There is a national referendum coming up in Switzerland about climate change. Basically the proposal is to become climate neutral by 2050 and one of the main arguments by the federal government in favour of the proposal is to become more energy independent, less dependent on other countries for energy, particularly fossil fuels which all come from abroad. It is a counterproposal to a more extreme initiative.
At the same time climate protesters are marching on the streets, when they are not glued to them, in favour of the proposal, not so much because of energy independence and rather to help address global climate change.
I find the global climate change argument spurious. The Swiss population is about 0.1% of the world population. India and China together are around one third of the world population. The USA is the biggest polluter per person and disproportionately affects world climate (although the USA anyway might decline economically over a 50-200 year timeline for other reasons). These are the three countries which need to make drastic changes. Switzerland’s contribution to global warming is minimal. If we were to reduce our Swiss emissions overnight by half, there would by negligible effect on global climate change. Some might argue that Switzerland needs to set an example but I don’t think that the big polluters will follow where the Swiss lead.

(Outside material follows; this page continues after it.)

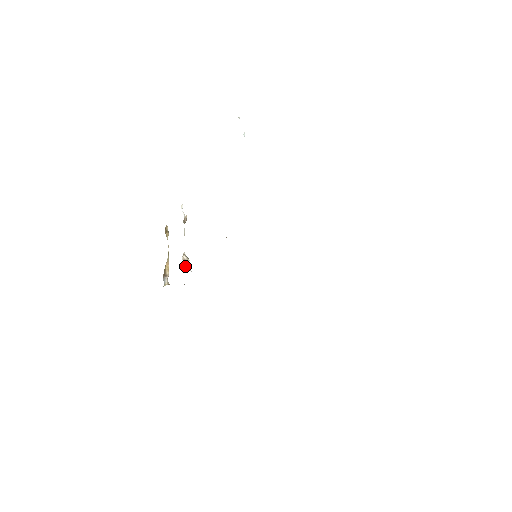
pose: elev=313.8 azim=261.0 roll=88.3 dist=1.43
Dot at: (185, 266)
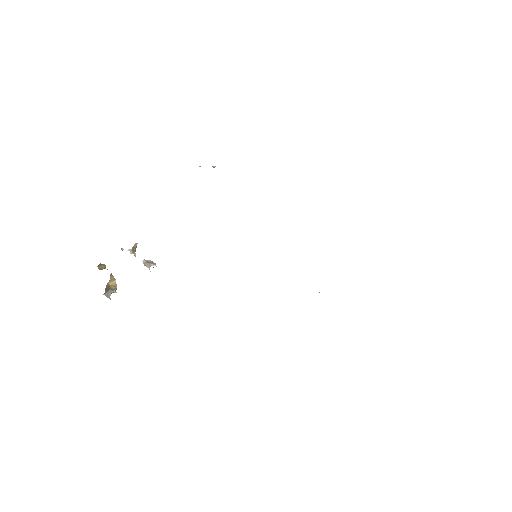
Dot at: (150, 265)
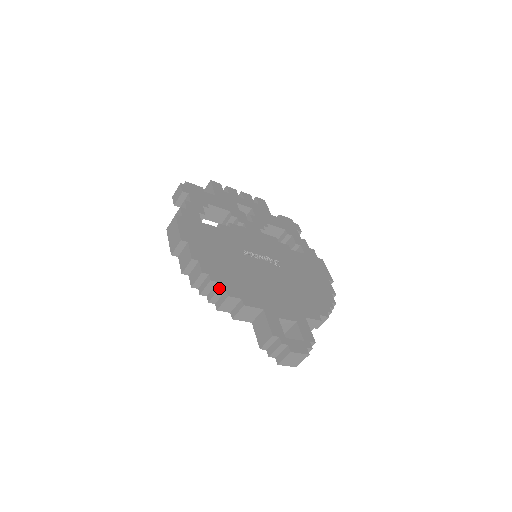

The energy independence argument does, however, make sense to me. Increasingly I tend to think that the Degrowth movement is on to something.

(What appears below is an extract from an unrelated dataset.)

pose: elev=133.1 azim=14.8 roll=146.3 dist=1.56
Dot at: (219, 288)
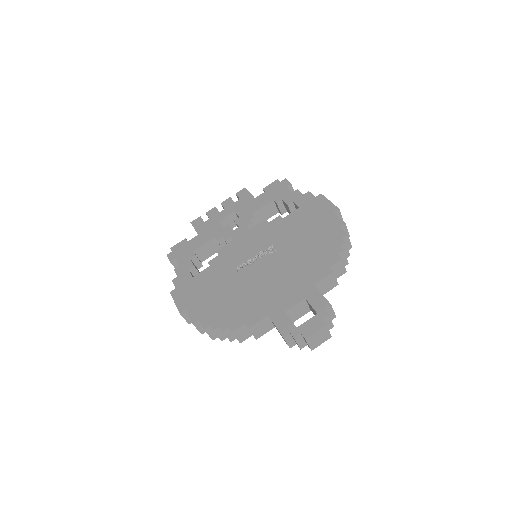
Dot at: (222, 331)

Maybe the only way to avoid environmental collapse within the 50-200 year timeframe is to continuously decrease the total global GDP. I deliberately write ‘total’ GDP not GDP per capita. So preventing further global population growth is one key way to limit total global GDP.
One way to theoretically achieve reduction of total GDP could be that well-off countries (all of Europe, North America, Australia, China, Japan, the Middle East and so on) would all need to accept a continuous long-term decrease in standard of living and the population would need to find happiness or satisfaction in other ways than consumerism. This is never going to happen. Our evolution has given us human nature which completely opposes this approach. It would go against our nature. I think this is the least likely outcome.
Another way would be that an ongoing series of environmental disasters lower total global GDP. We have already seen covid pandemic going in this direction. Further and harder hitting disasters could cause long-term decline of total GDP through famine and disease, surely leading to increased geo-political tensions and war. This will not be pleasant but it is seems to me to be the most likely outcome.
A third outcome to our current perilous situation would be global thermonuclear war. As climate change pushes food availability down and prices up, drinking water supplies become scarcer and energy prices, availability and geo-politics become more problematic, then the preferred human reaction can only be more unrest, war and conquest, also something we have seen in recent years, the Arab Spring for example, which was partly due to food prices and availability, although of course there were multiple factors at work. Similarly the current war in Ukraine has complex reasons behind it, including wheat production. I think that global thermonuclear war is the second most likely of the three scenarios.
Coming back to the referendum in Switzerland, given the three possible outcomes which I can foresee within a 200 year timeframe (one of which seems impossible, one of which will destroy the world population, and one of which involves multiple environmental disasters and ensuing wars) then I feel that energy independence is an important topic for Switzerland in an increasingly unstable world.vThe question is whether this new law would achieve that and at what cost? I do not have an answer for that.